> [Exercise details]
Work through the lines below and count those holding "have"; reply with the number only.

> [Information given]
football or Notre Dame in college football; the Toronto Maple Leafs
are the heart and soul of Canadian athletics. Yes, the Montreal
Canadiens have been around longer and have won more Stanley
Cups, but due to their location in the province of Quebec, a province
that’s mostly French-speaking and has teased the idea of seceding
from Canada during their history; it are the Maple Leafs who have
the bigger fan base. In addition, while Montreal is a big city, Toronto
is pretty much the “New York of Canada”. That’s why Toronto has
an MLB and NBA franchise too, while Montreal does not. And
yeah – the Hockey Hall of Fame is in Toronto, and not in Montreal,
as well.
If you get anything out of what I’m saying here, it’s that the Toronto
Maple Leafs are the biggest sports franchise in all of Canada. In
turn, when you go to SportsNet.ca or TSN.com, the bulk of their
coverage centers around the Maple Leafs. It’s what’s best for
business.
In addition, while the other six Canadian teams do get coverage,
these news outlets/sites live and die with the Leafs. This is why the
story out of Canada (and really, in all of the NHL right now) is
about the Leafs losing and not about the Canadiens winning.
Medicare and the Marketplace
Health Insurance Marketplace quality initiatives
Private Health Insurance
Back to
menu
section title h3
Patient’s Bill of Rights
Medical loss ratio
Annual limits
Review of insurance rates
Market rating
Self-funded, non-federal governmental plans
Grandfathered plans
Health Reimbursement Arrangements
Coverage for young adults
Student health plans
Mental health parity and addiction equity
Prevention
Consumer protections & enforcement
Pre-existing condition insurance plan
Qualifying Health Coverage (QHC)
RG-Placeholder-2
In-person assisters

==

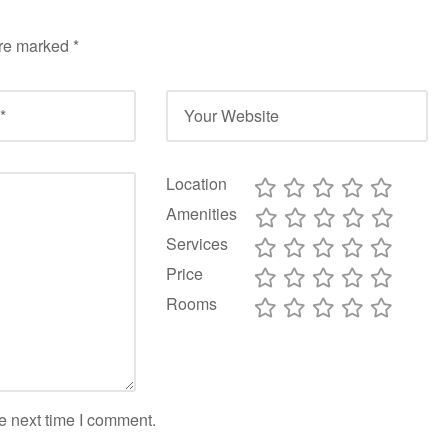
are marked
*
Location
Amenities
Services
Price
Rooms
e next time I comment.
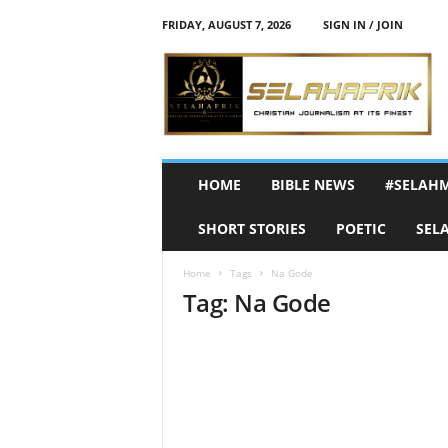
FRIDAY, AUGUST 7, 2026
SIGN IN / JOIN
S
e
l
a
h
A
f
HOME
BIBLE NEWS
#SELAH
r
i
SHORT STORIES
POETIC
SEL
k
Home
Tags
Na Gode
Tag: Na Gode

> [Exercise output]
2